So much for the (delayed) April meeting between Trump and Xi.
According to a report by the SCMP, the meeting between US President Donald Trump and Chinese counterpart Xi Jinping to end the trade war which was tentatively pushed back from March to April, may be pushed back again, this time to to June, as the two leaders “will not be able to finalise an agreement by April.”
It had initially been hoped that they would be able to reach a deal more quickly, but one source who has been briefed on the arrangement told the South China Morning Post that a meeting in April was less likely, while another said the summit could be held in June.
As previously reported (almost daily), while the two nations have been stepping up negotiations on the text of the trade agreement, a SCMP source confirmed once again of the growing rift within the Trump administration regarding the deal with China, where the main division is how much importance will be attached to an enforcement mechanism to ensure the Chinese side lives up to its side of the bargain, or whether it will be enough to secure an agreement in principle and declare success.
Originally Trump and Xi were expected to meet at Trump’s Mar-a-Lago private resort in late March, but US ambassador to China Terry Branstad later said the summit had been delayed because the deal was still under discussion. Then, to much fanfare – with the narrative spun that a delayed meeting was only further proof of the two sides working hard to reach a deal – it was reported that the two leaders would meet in April, but the timetable now appears to have been put back once again.
It is not yet known where Trump and Xi would meet in June, but the Chinese president is also expected to travel to Osaka in Japan for the G20 summit.
For those who have missed the key hurdles to the signing of an official deal, the story goes like this: while the US has been content with China’s promises to purchase more goods from the US for the next few years, the White House has been pushing China to address what remain the biggest long-standing grievances including the alleged theft of intellectual property, forced technology transfer and unfair competition.

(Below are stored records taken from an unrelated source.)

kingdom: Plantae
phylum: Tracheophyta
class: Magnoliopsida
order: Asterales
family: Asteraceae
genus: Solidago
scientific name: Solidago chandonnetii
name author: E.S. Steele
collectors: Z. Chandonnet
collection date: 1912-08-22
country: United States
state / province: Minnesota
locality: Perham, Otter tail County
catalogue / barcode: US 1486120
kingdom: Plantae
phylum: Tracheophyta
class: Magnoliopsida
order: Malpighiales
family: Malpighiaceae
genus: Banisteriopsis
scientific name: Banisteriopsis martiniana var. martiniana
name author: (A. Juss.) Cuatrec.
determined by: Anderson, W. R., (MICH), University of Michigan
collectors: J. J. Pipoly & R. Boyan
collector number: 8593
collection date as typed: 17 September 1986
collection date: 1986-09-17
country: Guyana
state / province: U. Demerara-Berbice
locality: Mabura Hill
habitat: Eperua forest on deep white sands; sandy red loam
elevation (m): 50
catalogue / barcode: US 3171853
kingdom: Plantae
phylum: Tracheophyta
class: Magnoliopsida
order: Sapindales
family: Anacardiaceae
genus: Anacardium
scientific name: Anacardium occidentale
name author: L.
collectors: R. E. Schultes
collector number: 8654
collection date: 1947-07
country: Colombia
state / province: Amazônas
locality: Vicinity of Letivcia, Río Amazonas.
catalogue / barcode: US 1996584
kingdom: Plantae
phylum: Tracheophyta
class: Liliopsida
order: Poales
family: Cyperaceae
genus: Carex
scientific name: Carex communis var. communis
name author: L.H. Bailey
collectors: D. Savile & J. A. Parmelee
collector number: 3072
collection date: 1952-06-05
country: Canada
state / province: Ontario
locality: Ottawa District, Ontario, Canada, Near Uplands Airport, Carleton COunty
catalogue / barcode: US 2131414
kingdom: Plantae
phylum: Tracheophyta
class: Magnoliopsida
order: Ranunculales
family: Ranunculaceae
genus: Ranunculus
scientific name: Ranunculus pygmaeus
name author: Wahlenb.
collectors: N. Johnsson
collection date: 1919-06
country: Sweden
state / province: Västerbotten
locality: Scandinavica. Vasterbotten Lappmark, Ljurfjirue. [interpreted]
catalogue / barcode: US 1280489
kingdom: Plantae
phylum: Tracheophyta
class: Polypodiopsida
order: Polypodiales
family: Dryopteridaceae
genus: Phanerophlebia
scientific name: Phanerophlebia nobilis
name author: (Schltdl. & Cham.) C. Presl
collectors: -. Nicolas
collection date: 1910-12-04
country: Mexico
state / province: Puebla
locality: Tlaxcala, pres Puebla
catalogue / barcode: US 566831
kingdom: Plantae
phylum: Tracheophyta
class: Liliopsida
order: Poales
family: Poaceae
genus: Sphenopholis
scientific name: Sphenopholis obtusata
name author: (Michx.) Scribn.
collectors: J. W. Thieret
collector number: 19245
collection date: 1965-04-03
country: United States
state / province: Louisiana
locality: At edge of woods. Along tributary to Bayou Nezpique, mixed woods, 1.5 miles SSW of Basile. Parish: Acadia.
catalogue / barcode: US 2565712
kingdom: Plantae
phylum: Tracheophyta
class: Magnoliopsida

US trade rep Lighthizer has been one of the main figures pushing for an enforcement mechanism to ensure that Beijing lives up to any pledges it gives. But Beijing is growing alarmed by the proposals and argued that enforcement must be “two-way, fair and equal”. The tough stance taken by Washington’s top trade negotiator has won bipartisan support in the US Congress – where Democrats are now insisting that Trump not rush to deliver a weak deal just to boost markets – as well as respect from his Chinese counterparts who describe him as detail-oriented and unlikely to back down.
“Lighthizer is a very professional and experienced trade negotiator. Talking to him is the right track to take,” another source said.
“Lighthizer is a tough negotiator but China pays high respect to him. China needs to step up its research on him”.
Meanwhile, critics have suggested that Trump’s enthusiasm for more tariffs may have eased because of the recent stock market fall – Trump reportedly said that a trade deal would propel the Dow some 2,000 point higher, suggesting that Trump’s only goal is micromanaging of the stock maret – and concerns over the wider US economy, particularly from farmers who rely on exports to China. It has also been suggested that the reforms to China’s economic policies demanded by the US could take years to enact.
In the latest developments over trade talks, during a St Patrick’s Day reception at the White House on Thursday, Trump said: “We’ll have news on China. Probably one way or the other, we’re going to know over the next three to four weeks.” He added that China had been “very responsible and very reasonable,” saying: “If that one gets done, it will be something that people will be talking about for a long time.”
Regardless of yet another potential postponement to the meeting between the two presidents, the two sides are working to keep momentum going, and this week official Chinese state news agency Xinhua said “concrete progress” had been made following a phone conversation between Vice-Premier Liu He and US Trade Representative Robert Lighthizer and Treasury Secretary Steven Mnuchin on Thursday. The news, predictably, helped propel markets higher on the now traditional “trade war optimism” narrative when in reality the two sides appear to be drifting ever further apart as the easy aspects of the negotiation have all be ironed out, and now the only outstanding items remaining are those which will make any any meaningful deal impossible.